WHAT YOU HAVE TO DO ▸ Copy all lines in the data that contain the string "Technical".

MATERIAL FOR THIS EXERCISE ▸

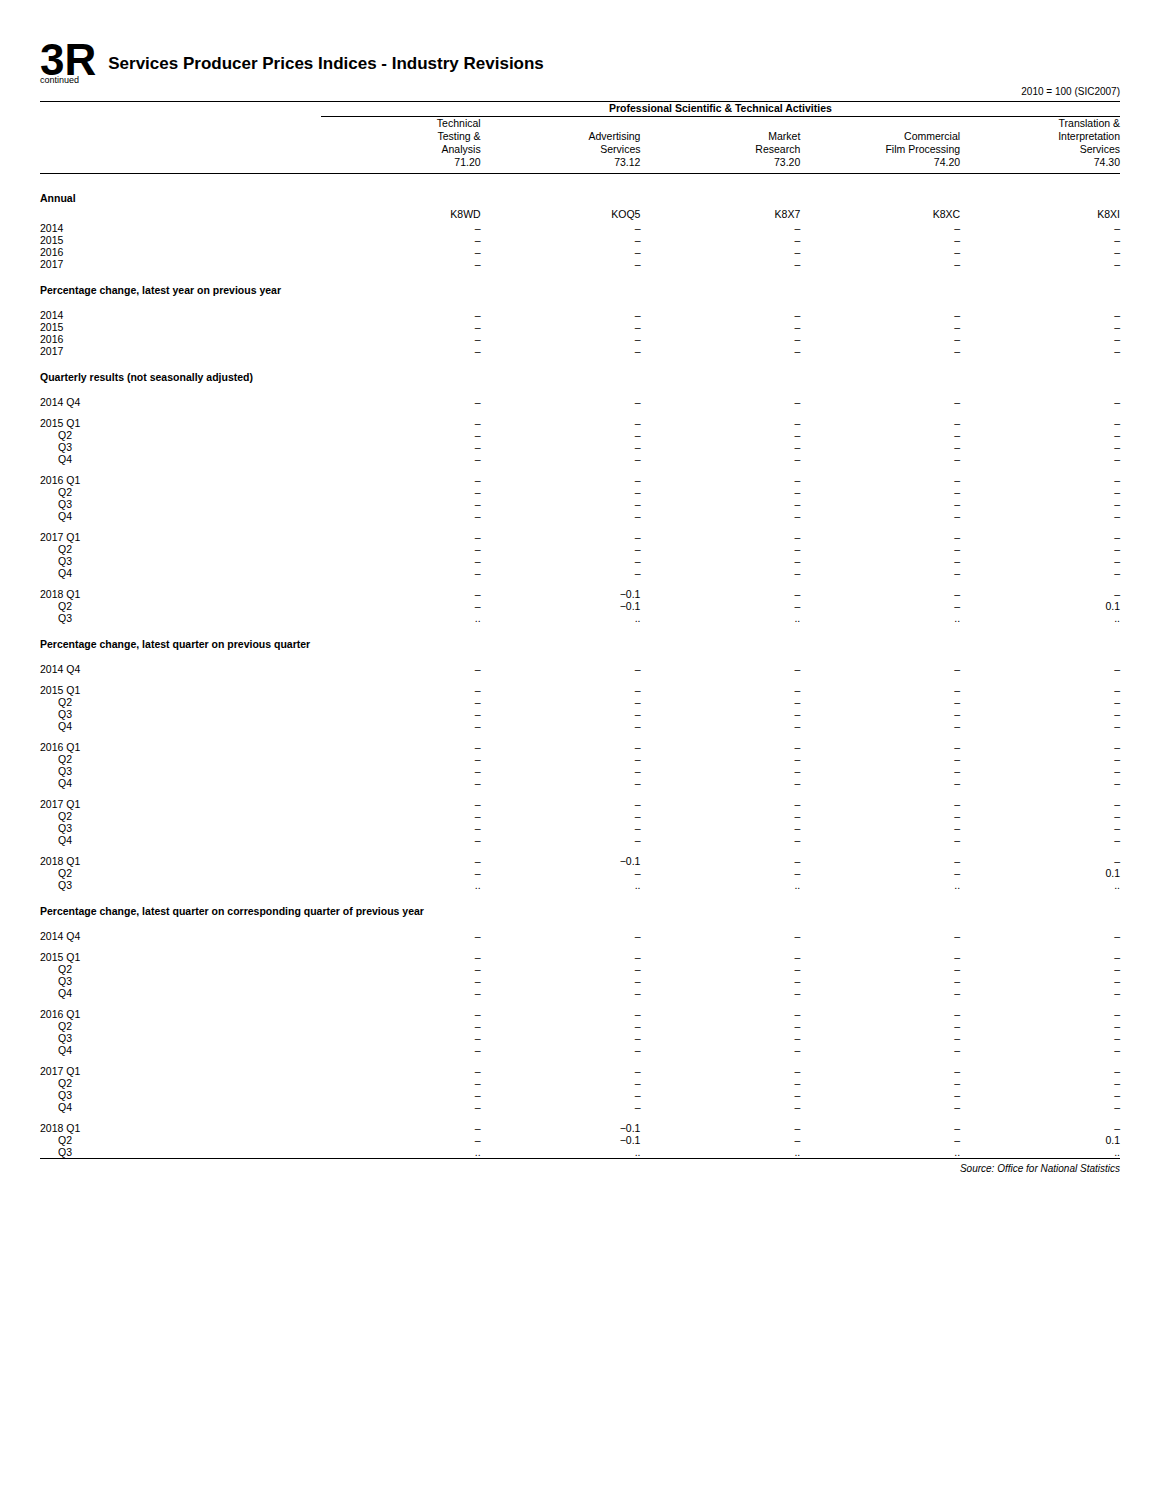3Rcontinued
Services Producer Prices Indices - Industry Revisions
2010 = 100 (SIC2007)
| | Professional Scientific & Technical Activities |
| | Technical Testing & Analysis 71.20 | Advertising Services 73.12 | Market Research 73.20 | Commercial Film Processing 74.20 | Translation & Interpretation Services 74.30 |
| Annual | | | | | |
| | K8WD | KOQ5 | K8X7 | K8XC | K8XI |
| 2014 | – | – | – | – | – |
| 2015 | – | – | – | – | – |
| 2016 | – | – | – | – | – |
| 2017 | – | – | – | – | – |
| Percentage change, latest year on previous year | | | | | |
| 2014 | – | – | – | – | – |
| 2015 | – | – | – | – | – |
| 2016 | – | – | – | – | – |
| 2017 | – | – | – | – | – |
| Quarterly results (not seasonally adjusted) | | | | | |
| 2014 Q4 | – | – | – | – | – |
| 2015 Q1 | – | – | – | – | – |
| Q2 | – | – | – | – | – |
| Q3 | – | – | – | – | – |
| Q4 | – | – | – | – | – |
| 2016 Q1 | – | – | – | – | – |
| Q2 | – | – | – | – | – |
| Q3 | – | – | – | – | – |
| Q4 | – | – | – | – | – |
| 2017 Q1 | – | – | – | – | – |
| Q2 | – | – | – | – | – |
| Q3 | – | – | – | – | – |
| Q4 | – | – | – | – | – |
| 2018 Q1 | – | −0.1 | – | – | – |
| Q2 | – | −0.1 | – | – | 0.1 |
| Q3 | .. | .. | .. | .. | .. |
| Percentage change, latest quarter on previous quarter | | | | | |
| 2014 Q4 | – | – | – | – | – |
| 2015 Q1 | – | – | – | – | – |
| Q2 | – | – | – | – | – |
| Q3 | – | – | – | – | – |
| Q4 | – | – | – | – | – |
| 2016 Q1 | – | – | – | – | – |
| Q2 | – | – | – | – | – |
| Q3 | – | – | – | – | – |
| Q4 | – | – | – | – | – |
| 2017 Q1 | – | – | – | – | – |
| Q2 | – | – | – | – | – |
| Q3 | – | – | – | – | – |
| Q4 | – | – | – | – | – |
| 2018 Q1 | – | −0.1 | – | – | – |
| Q2 | – | – | – | – | 0.1 |
| Q3 | .. | .. | .. | .. | .. |
| Percentage change, latest quarter on corresponding quarter of previous year |
| 2014 Q4 | – | – | – | – | – |
| 2015 Q1 | – | – | – | – | – |
| Q2 | – | – | – | – | – |
| Q3 | – | – | – | – | – |
| Q4 | – | – | – | – | – |
| 2016 Q1 | – | – | – | – | – |
| Q2 | – | – | – | – | – |
| Q3 | – | – | – | – | – |
| Q4 | – | – | – | – | – |
| 2017 Q1 | – | – | – | – | – |
| Q2 | – | – | – | – | – |
| Q3 | – | – | – | – | – |
| Q4 | – | – | – | – | – |
| 2018 Q1 | – | −0.1 | – | – | – |
| Q2 | – | −0.1 | – | – | 0.1 |
| Q3 | .. | .. | .. | .. | .. |
| Source: Office for National Statistics |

OUTPUT OF THE EXERCISE ▸
| | Professional Scientific & Technical Activities |
| | Technical Testing & Analysis 71.20 | Advertising Services 73.12 | Market Research 73.20 | Commercial Film Processing 74.20 | Translation & Interpretation Services 74.30 |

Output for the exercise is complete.